Sequences with 3 letters For a positive integer $n$ I would like to construct long sequences consisting of    0, 1 and 2's such that for any two subsequences consisting of $n$ consecutive elements the number of 0's , 1's or 2's are different.
Since there are $\binom{n+2}{2}$ different triples of nonnegative integers summing up to $n$ such a sequence has length at most $\binom{n+2}{2}+n-1$. For $n\leq 3$ it is possible to construct such sequences of this length:
$$\begin{eqnarray}
n=1&:& 012\\
n=2&:& 0112200\\
n=3&:& 011122200012
\end{eqnarray}$$
For $n\geq 4$ however I am unable to construct such sequences nor proving that there does not exist one. For given $n$ what is the maximal length of such a sequence? How can we construct it? I would be grateful for both the cases where $n$ is small as well as the asymptotics $n\rightarrow \infty $. 
 A: Here is a sketch of a proof that there are no such complete sequences for $n>4$.
Consider the graph where the vertices are the triples of nonnegative integers that sum to $n$ and construct
an edge between two vertices when one can get  from one to the other by incrementing one element and decrementing another.

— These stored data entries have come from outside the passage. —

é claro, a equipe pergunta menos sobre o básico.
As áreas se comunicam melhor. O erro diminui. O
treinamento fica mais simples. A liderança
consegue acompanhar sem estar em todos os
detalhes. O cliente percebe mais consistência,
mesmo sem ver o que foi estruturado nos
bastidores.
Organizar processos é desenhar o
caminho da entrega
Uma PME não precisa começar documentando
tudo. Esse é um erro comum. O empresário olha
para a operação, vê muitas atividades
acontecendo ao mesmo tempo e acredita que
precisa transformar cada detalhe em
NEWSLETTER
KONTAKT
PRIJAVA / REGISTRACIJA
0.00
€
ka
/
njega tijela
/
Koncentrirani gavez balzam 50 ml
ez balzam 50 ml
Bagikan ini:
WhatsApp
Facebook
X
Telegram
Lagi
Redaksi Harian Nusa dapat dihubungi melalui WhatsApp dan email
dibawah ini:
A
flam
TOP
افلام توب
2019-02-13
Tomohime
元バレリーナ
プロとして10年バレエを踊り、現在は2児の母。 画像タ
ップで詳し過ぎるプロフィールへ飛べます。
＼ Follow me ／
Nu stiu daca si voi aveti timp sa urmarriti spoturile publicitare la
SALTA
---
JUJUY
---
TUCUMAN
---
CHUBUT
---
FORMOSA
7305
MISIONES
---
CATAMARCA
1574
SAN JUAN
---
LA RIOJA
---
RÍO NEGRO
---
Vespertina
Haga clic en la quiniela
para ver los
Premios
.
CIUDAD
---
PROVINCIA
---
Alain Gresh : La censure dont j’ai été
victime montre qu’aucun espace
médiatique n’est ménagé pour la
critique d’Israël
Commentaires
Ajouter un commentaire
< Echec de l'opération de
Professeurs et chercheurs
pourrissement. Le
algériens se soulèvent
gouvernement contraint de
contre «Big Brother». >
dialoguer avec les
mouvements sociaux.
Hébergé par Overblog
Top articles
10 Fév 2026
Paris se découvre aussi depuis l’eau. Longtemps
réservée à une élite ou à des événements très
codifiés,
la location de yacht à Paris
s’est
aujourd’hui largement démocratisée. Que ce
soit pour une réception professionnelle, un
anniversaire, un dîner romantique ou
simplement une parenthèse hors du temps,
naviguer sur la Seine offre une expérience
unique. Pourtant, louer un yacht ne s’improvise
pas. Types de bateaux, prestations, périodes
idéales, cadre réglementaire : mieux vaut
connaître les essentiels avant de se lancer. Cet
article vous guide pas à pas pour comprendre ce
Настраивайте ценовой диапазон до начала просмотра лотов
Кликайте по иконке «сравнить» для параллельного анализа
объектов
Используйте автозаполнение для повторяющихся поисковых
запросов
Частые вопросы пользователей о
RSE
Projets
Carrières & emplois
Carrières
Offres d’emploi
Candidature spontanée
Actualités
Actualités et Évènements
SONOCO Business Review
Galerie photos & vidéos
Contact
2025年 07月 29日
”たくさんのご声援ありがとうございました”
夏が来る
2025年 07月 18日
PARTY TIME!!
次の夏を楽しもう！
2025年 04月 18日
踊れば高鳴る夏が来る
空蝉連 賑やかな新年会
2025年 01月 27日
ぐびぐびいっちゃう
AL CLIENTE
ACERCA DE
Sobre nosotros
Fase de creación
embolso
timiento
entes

This graph looks like a triangle tiled by smaller triangles, in particular it is planar, so two paths cannot cross without intersecting.
A solution of the original problem induces a hamiltonian path on this graph.
Now look at the extreme vertices of the triangle $(0,0,n)$, $(0,n,0)$, and $(n,0,0)$.  In the original problem, a path of length n that starts
or ends at one of these points must end or start at the opposite edge.  As the induced path cannot cross itself, if the three vertices are all
on a path, they must occur adjacent to each other, so the path looks like wlog $*0^n1^n2^n*$.  This means that two sides of the triangle are occupied so
neither the prefix nor the suffix can be longer than $(n-1)$, and if $n>4$ there are more than $2n-2$ elements that don't lie on the two edges.
ADDED:
I have translated this problem into a somewhat annoying javascript toy.  This makes it somewhat easier to see the structure in Robert Israel's solutions.  I am fairly convinced (but still cannot prove) that the size of the optimal solution grows quadratically, and I would not be surprised if the optimal solution covered all but a linear in $n$ number of combinations.
A: It is perhaps equally natural to consider sequences wrapping around cyclically, like a de Bruijn sequence. In that case there is a simple reason why it won't work for $n=3$.
Clearly 000111222, or cyclically
$$\begin{eqnarray*} 0 & \,0\,0 & 1\\
2&&1\\
2&2&1\end{eqnarray*}$$
must be a homomorphic image of our cycle.
The patterns we need are (considered as multi-sets):
$$000,
001,
011,
111,
112,
122,
222,
220,
200$$
which are all present in the cycle. The one that is missing is
012. There is nowhere to insert one digit to achieve the pattern 012 without losing other patterns.
(On the other hand, in a binary alphabet you could just do $0^n1^n$ and it works.)